Исходный отрывок:
'''

Еще через некоторое время при обсуждении плана Лижемского десанта можно было видеть, «как горячо спорили между собой командующие, старавшие[ся] доказать неправильность понимания задачи один перед другим». В итоге и Клименецкая, и Лижемская операции были проведены так, как считали нужным моряки. Это обеспечило максимальный успех при минимальных потерях, но не избавило от разногласий с начдивом-1. Уже 4 октября спор достиг такой глубины, что решать его пришлось в Реввоенсовете Балтийского флота и штабе 6-й армии. Поводом для этого послужило решение И. Е. Борзаковского произвести высадку десанта в Уницкой губе. Возражения, которые высказывал временно исполнявший должность командующего флотилией Г. А. Степанов (вместо заболевшего Э. С. Панцержанского), в расчет не принимались. Начдив упорно настаивал на осуществлении операции, которая могла привести к гибели флота, и только вмешательство сверху заставило его отказаться от этой, как говорил позднее Э. С. Панцержанский, «авантюры».
Но в штабе 1-й дивизии сложа руки не сидели, и уже 6 октября 1919 г. И. Е. Борзаковский подписал приказ № 33, в соответствии с которым вверенные ему части должны были 9 октября перейти в общее наступление. В ходе операции предполагалось разгромить силы противника на берегах Онежского озера, овладеть городом Повенец и станцией Медвежья Гора и выдвинуться к станции Масельская и деревне Телекино. Флотилия, в соответствии с планом, уже утром 9 октября должна была прорваться в Большую губу, уничтожить флот противника и высадить десант в Медвежьей Горе. При этом никаких точных сведений о расположении, силах и намерениях противника в штабах дивизии и флотилии не имелось.

'''

Представленные данные:

'''

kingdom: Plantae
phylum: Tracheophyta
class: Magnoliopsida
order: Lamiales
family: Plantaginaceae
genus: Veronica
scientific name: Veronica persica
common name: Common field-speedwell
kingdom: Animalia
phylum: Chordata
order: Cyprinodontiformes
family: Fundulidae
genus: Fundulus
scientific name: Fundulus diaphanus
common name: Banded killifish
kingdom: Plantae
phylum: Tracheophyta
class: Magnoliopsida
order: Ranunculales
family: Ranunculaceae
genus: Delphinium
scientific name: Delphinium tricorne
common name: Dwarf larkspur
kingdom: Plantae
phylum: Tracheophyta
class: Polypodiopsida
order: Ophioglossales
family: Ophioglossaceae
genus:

'''

Задание:
Перепишите дословно часть отрывка о боевых действиях на Онежском озере в 1919 году, начиная со слов «Но в штабе 1-й» и заканчивая словами «флотилии не имелось.». Эти данные — самостоятельный материал, не связанный с отрывком.

Ответ на задание:
Но в штабе 1-й дивизии сложа руки не сидели, и уже 6 октября 1919 г. И. Е. Борзаковский подписал приказ № 33, в соответствии с которым вверенные ему части должны были 9 октября перейти в общее наступление. В ходе операции предполагалось разгромить силы противника на берегах Онежского озера, овладеть городом Повенец и станцией Медвежья Гора и выдвинуться к станции Масельская и деревне Телекино. Флотилия, в соответствии с планом, уже утром 9 октября должна была прорваться в Большую губу, уничтожить флот противника и высадить десант в Медвежьей Горе. При этом никаких точных сведений о расположении, силах и намерениях противника в штабах дивизии и флотилии не имелось.